Après dix mois de cavale, Claude Pivi, ancien ministre de la Sécurité sous le régime de Moussa Dadis Camara, a été arrêté au Liberia et extradé vers la Guinée. Ce rebondissement spectaculaire, annoncé ce 19 septembre 2024 par le procureur du parquet militaire lors d’une conférence de presse, signe la fin d’une fuite qui n’a cessé de hanter l’opinion publique guinéenne. Une cavale dont les contours rocambolesques soulèvent des questions brûlantes sur les défaillances de la sécurité nationale et les complicités dont a pu bénéficier cet ancien dignitaire militaire.

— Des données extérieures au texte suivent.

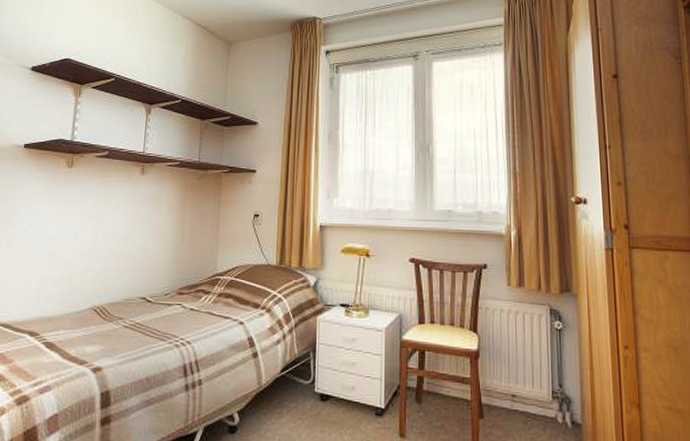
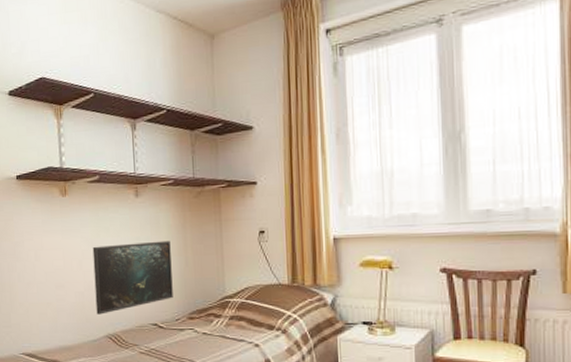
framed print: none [84,217,169,286] -> present [92,240,173,315]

L’évasion qui embarrasse l’État
C’était une évasion comme la Guinée n’en avait jamais connue. Le 4 novembre 2023, Claude Pivi s’échappait de la prison centrale de Conakry, quelques jours seulement avant sa condamnation à perpétuité pour son rôle dans le massacre sanglant du 28 septembre 2009. Un véritable camouflet pour les autorités. Comment un personnage aussi surveillé a-t-il pu déjouer les gardiens de la prison la plus sécurisée du pays ? Cette question, encore sans réponse, reste un point noir dans ce dossier. Pendant près d’un an, Pivi a réussi à échapper aux forces de l’ordre, profitant de la perméabilité des frontières et sans doute d’appuis logistiques.
Une cavale entre les mailles de la forêt
Claude Pivi lui-même, dans ses premières déclarations après son arrestation, a décrit son périple : une fuite à travers la forêt guinéenne, accompagné de trois individus non identifiés, avant de trouver refuge dans son village natal, puis au Liberia. Une aventure digne d’un film, qui n’aurait pu se réaliser sans une faille béante dans la surveillance des frontières et, peut-être, des complicités locales.
La coopération sécuritaire entre deux pays
Mais cette cavale a aussi montré un autre visage : celui de la coopération régionale. L’arrestation de Pivi n’aurait pas été possible sans une collaboration étroite entre les forces de sécurité guinéennes et libériennes. Le procureur guinéen n’a d’ailleurs pas manqué de saluer cette entente qui, malgré une frontière poreuse et une région difficile d’accès, a permis la capture de ce fugitif de haut rang. L’extradition de Pivi, sous haute surveillance, marque un tournant dans cette affaire.
Un retour en prison et des zones d’ombre
De retour derrière les barreaux, Claude Pivi ne pourra plus échapper à la justice. Toutefois, cette arrestation ne clôt pas le dossier. L’enquête continue, et l’on attend des réponses. Qui a aidé Pivi dans sa fuite ? Comment a-t-il pu bénéficier d’un soutien aussi organisé ? Le procureur a promis des investigations approfondies pour identifier tous les acteurs impliqués dans cette évasion. Les Guinéens attendent des réponses, et l’État a l’obligation de les leur fournir.
Un enjeu symbolique pour la justice guinéenne
L’arrestation de Claude Pivi constitue sans doute une victoire pour les autorités guinéennes, mais elle met aussi en lumière les faiblesses d’un système sécuritaire à bout de souffle. Pour le pays, il ne s’agit pas simplement de ramener un fugitif derrière les barreaux. Il s’agit de restaurer la confiance du peuple dans la justice, de montrer que personne, pas même un ancien ministre influent, n’est au-dessus des lois. Mais tant que les zones d’ombre persistent, ce retour en prison n’effacera pas le goût amer laissé par cette affaire.